▸ GOAL OF THE EXERCISE
Copy out the listing word for word, from its first line through the line that contains "peuvent accorder des", including both ends.

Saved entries
....................

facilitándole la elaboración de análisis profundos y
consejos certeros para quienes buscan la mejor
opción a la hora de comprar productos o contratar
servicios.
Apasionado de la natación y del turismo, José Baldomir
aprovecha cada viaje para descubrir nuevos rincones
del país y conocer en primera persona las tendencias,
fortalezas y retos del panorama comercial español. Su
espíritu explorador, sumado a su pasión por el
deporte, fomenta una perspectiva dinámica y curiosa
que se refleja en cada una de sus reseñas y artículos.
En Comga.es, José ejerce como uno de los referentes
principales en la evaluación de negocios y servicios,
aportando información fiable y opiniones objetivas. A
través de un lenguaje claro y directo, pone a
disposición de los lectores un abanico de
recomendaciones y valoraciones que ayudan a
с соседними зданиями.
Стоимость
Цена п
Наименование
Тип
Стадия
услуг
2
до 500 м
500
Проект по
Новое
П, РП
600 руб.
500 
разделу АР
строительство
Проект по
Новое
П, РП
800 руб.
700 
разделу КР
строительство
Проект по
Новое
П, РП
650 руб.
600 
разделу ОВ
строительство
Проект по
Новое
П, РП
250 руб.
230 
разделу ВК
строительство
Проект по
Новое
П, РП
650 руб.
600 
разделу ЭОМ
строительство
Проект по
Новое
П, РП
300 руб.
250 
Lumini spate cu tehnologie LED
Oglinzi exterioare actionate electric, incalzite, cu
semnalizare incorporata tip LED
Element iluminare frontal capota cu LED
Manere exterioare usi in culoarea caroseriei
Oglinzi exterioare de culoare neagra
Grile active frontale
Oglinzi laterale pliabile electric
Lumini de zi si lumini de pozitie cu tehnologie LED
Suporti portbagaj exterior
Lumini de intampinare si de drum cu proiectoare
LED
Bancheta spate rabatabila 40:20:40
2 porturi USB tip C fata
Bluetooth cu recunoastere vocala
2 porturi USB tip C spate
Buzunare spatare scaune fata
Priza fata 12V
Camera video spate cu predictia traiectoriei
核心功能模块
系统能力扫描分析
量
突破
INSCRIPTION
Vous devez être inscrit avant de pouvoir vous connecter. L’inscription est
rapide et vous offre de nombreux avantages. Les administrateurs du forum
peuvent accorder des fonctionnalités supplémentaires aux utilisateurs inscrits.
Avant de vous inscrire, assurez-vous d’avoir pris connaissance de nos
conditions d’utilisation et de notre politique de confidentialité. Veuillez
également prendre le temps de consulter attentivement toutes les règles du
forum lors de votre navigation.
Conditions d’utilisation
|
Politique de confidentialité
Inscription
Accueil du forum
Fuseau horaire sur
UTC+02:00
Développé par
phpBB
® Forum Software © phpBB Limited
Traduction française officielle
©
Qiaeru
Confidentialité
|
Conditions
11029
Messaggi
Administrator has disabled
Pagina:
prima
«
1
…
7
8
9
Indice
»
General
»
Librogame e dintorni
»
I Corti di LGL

....................

▸ ANSWER BELOW
facilitándole la elaboración de análisis profundos y
consejos certeros para quienes buscan la mejor
opción a la hora de comprar productos o contratar
servicios.
Apasionado de la natación y del turismo, José Baldomir
aprovecha cada viaje para descubrir nuevos rincones
del país y conocer en primera persona las tendencias,
fortalezas y retos del panorama comercial español. Su
espíritu explorador, sumado a su pasión por el
deporte, fomenta una perspectiva dinámica y curiosa
que se refleja en cada una de sus reseñas y artículos.
En Comga.es, José ejerce como uno de los referentes
principales en la evaluación de negocios y servicios,
aportando información fiable y opiniones objetivas. A
través de un lenguaje claro y directo, pone a
disposición de los lectores un abanico de
recomendaciones y valoraciones que ayudan a
с соседними зданиями.
Стоимость
Цена п
Наименование
Тип
Стадия
услуг
2
до 500 м
500
Проект по
Новое
П, РП
600 руб.
500 
разделу АР
строительство
Проект по
Новое
П, РП
800 руб.
700 
разделу КР
строительство
Проект по
Новое
П, РП
650 руб.
600 
разделу ОВ
строительство
Проект по
Новое
П, РП
250 руб.
230 
разделу ВК
строительство
Проект по
Новое
П, РП
650 руб.
600 
разделу ЭОМ
строительство
Проект по
Новое
П, РП
300 руб.
250 
Lumini spate cu tehnologie LED
Oglinzi exterioare actionate electric, incalzite, cu
semnalizare incorporata tip LED
Element iluminare frontal capota cu LED
Manere exterioare usi in culoarea caroseriei
Oglinzi exterioare de culoare neagra
Grile active frontale
Oglinzi laterale pliabile electric
Lumini de zi si lumini de pozitie cu tehnologie LED
Suporti portbagaj exterior
Lumini de intampinare si de drum cu proiectoare
LED
Bancheta spate rabatabila 40:20:40
2 porturi USB tip C fata
Bluetooth cu recunoastere vocala
2 porturi USB tip C spate
Buzunare spatare scaune fata
Priza fata 12V
Camera video spate cu predictia traiectoriei
核心功能模块
系统能力扫描分析
量
突破
INSCRIPTION
Vous devez être inscrit avant de pouvoir vous connecter. L’inscription est
rapide et vous offre de nombreux avantages. Les administrateurs du forum
peuvent accorder des fonctionnalités supplémentaires aux utilisateurs inscrits.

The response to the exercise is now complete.